The Berlin-based nose, now 52, started working in fragrance in the early 1990s, and learned about this strange, not-quite-smell straight away. Intrigued, he filled a bottle with it and smuggled the bounty out of the lab where he was working; he asked a friend to spray his neck with it, and then the pair went to a bar. “We’d been there about 10 minutes, standing around like idiots with a glass of beer in our hands, when a woman passed by and stopped, still, right in front of us and asked ‘Who smells so nice here?’” he recalls. Like that woman, Schoen was instantly smitten by Iso E Super.

He kept trying to convince clients to try a fragrance where Iso E Super wasn’t the supporting act, but rather the main ingredient. Geza hoped Diesel would agree; it tapped him to devise an edgy smell during its mid-1990s heyday. No, scoffed the executives there—too bizarre. Still Schoen pursued his crusade, working with scientists to explore how and why Iso E Super was so impactful.
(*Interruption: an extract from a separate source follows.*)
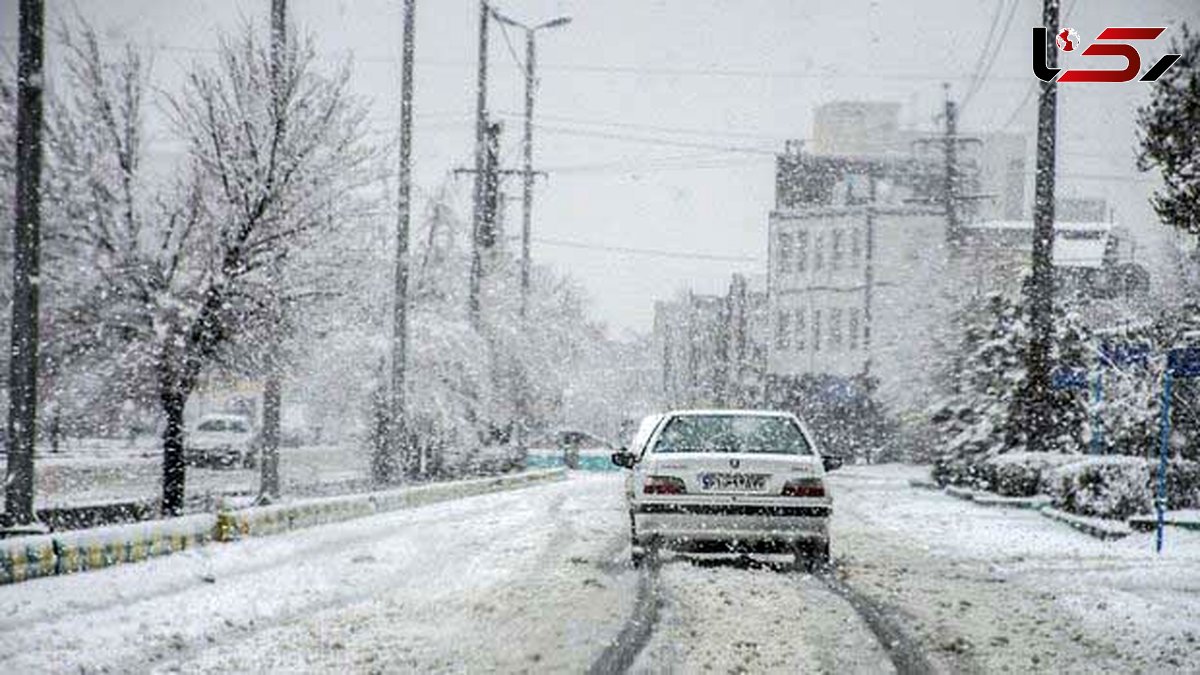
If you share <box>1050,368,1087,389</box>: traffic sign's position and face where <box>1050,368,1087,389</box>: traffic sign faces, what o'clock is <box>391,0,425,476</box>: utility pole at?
The utility pole is roughly at 3 o'clock from the traffic sign.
Among our senses, smell remains the least understood, but one study showed that when Iso E Super lands on the vomeronasal organs inside our nose, per Geza, it activates one of the five pheromone receptors there. Put another way: It smells like sex.
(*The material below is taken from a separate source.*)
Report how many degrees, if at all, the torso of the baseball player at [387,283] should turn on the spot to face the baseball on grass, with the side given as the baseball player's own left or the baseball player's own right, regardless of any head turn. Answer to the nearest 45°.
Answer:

But it wasn’t until he was working independently at his own firm, Escentric, that he could finally indulge his whim, creating two formulas: Escentric 01, which is 65 percent composed of Iso E Super, and Molecule 1, where it forms the single note (both $135 for 100ml). That was in 2005, and the unisex scents became overnight sellouts. “One guy from America sent me an email saying ‘Hey, you know what? I wanted to thank you. I met my partner through my fragrance and now we’re married and have children,'” Schoen recalls, before noting that another client benefits in more material ways after an evening out. “She’ll be wearing one of my fragrances, and the driver will say ‘Darling, tell me what cologne that is, and you’re getting a free ride.'”

This spring, he’s introducing three new products to the Escentric range under the Molecule+ or M+ banner. Each formula contains between 68 percent and 75 percent Iso E Super, but each has a single fragrance note: mandarin, iris or patchouli (all $145 for 100ml). It was his partner Sophie who sparked the project, asking him to make a scent for her based on her favorite note, iris. Schoen cooked up a quick batch and, sure enough, Sophie was stopped on the street to ask its name. “It smells modern, and transparent and sexy,” he explains.

Iris is commonly used as a heart note in fragrance, one that forms the core of any smell. Schoen decided to find two other single scents to pair with Iso E Super: one among the fresh, fast-evaporating top notes and another from the deep, lingering base notes. After trial and error, he landed on mandarin and patchouli, respectively. Though they’re intended to be unisex, Schoen says men are usually drawn to wear the latter two. He’s already prepping a second collection for M+, launching next spring, and tinkering to find a third—he’s tried vanilla, but it didn’t mesh well (too sweet and sticky). So he’s still testing candidates, ones that will complement rather than overwhelm his pet ingredient. “It has something mesmerizing about it, that acts on our subconscious,” he says. Absolutely super.